There are surely a few more things I'm not thinking about, but I could do this if I really wanted. I think the notable thing here is that as an iPhone user, I'm currently selecting what I think is the best app in all cases, whereas on Android I would often being using an app I think is worse, but is the best option available. After all, basically every app I would be switching to on Android is also available on iOS and I don't use it because it's not the best. That's a lot of settling that I wouldn't be excited about.

Hardware

I'd obviously have to get rid of my Apple Watch, which is a shame because I've used Google options recently and they are far, far worse in my opinion.

I'd also have to swap out the 4 HomePods (2 big, 2 mini) in the house for Google Assistant devices. Again, my wife would be upset because she could no longer AirPlay to our speakers, but if she was okay with that then this wouldn't be that big of a deal.

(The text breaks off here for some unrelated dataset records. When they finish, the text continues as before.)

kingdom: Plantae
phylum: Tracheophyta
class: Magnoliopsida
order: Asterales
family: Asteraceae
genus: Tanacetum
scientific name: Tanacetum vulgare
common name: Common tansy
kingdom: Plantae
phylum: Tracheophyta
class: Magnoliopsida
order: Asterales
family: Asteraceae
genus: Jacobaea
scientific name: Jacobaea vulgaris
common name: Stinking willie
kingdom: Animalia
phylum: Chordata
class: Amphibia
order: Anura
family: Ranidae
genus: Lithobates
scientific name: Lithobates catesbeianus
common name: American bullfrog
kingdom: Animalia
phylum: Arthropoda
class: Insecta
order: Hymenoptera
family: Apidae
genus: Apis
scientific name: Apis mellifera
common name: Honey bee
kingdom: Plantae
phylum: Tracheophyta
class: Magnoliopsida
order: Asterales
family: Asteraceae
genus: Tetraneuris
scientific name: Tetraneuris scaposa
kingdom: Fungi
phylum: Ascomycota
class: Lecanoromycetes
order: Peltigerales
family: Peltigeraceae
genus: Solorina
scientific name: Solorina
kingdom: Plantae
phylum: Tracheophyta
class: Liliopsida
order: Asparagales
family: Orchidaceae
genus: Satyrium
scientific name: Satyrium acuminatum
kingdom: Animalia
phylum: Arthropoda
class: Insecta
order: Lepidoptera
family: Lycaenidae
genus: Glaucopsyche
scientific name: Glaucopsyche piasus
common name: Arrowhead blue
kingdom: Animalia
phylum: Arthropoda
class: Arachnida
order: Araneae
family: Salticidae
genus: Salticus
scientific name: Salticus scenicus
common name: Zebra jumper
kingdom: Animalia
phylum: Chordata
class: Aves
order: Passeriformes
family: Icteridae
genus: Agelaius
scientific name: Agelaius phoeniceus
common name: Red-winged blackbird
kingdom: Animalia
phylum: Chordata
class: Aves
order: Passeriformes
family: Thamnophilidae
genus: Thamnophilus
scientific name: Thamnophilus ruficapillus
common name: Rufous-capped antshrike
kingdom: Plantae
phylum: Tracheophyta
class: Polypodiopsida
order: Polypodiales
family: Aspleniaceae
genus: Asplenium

I already have a number of Google speakers in storage, and I could get 1-2 new Nest Audios to make up the difference, which I really think are fantastic speakers in the sub-$100 market (sounds way better than the HomePod Mini to my ears).

For smart home products like lights and fans, that would be completely seamless, as everything I own already works with Google Assistant. Hell, I use a Nest Doorbell and a TV that runs Android TV, so these couple products would actually become more seamlessly integrated into the rest of the home.

Would I Do It?

Currently, no. I technically could if I had to, but my life is both easier and better today by using an iPhone. While the list above has a bunch of side-effects, I think the more painful ones would be:

  1. Inconveniencing my wife
  2. iMessage is core to my communication and would be a tough change
  3. AirDrop helps me be more productive between my devices, and losing it would reduce my efficiency quite a bit
  4. Double-paying for services to Apple and Google

I have no intention of changing anytime soon, but I think it's good sometimes to think about what it would look like if you suddenly had to change platforms.